Thinking Positively About Daily Troubles
I've read two blogs by somebody else and enjoyed them and here is my two cents worth. One email complains that he will never get together with a long-distance emailing lady, then the next complains about a series of work-related problems, starting with a flat battery, and his being cross becase mother his mother says I warned you to get a service - I told you so.
First he is sighing because he has a great email relationship with somebody who lives too far away.
1 A really good emailing relationship is a treasure. Much better than one liners, insults, people you don't have anything in common with. You've found a soulmate. Lovely.
2 If you met too soon, you might lose that.
3 To be sure you like the look of each other you need to go on cam and speak.
You should be looking nearer home for something long-term.
Now, his second blog. He's had a bad day. This is where his email lady comes in. She's his confidante. I told him:
She's your support for when you've had a hard day. Unlike your mother, your email friend doesn't need to get so anxious because she's not too close, physically or mentally. And that's partly why you like her, because she's calm and supportive.
Regarding his mother, I have to say she was right, that a stitch in time saves nine. Getting a car or truck serviced is not superstition, it's common sense. If you have a mother who cares. That's lovely.
Some people like me don't have a mother. Mine died.
Just hold onto that thought. There are irritations in life and there are tragedies. Enjoy life and think of the irritations as learning experiences. Don't look at the minuses, look at the pluses.

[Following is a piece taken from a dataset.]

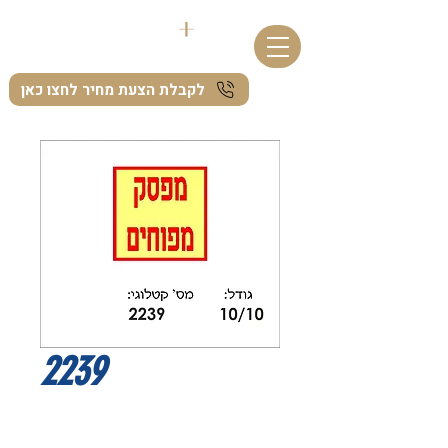
לקבלת הצעת מחיר לחצו כאן
2239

They say that if you want a friend you have to be a friend. If a man is missing a long term partner, maybe he has to think about committing, or being the strong, confident, happy person who a woman feels she can rely on to support her through life's troubles.
And instead of getting angry at mother, he should have told her how much he appreciates her advice, and how he should have listened to her because she is always right.
Poor mother. She tried to help him. All he did was get irritated. She cares for him.
I don't even know him and I care for him and his mother. I'm looking at his life and mine and thinking what lessons I can learn.
I know what I want most from life. A man who is calm and supportive in one's daily troubles. Can I be the same for him? I will try.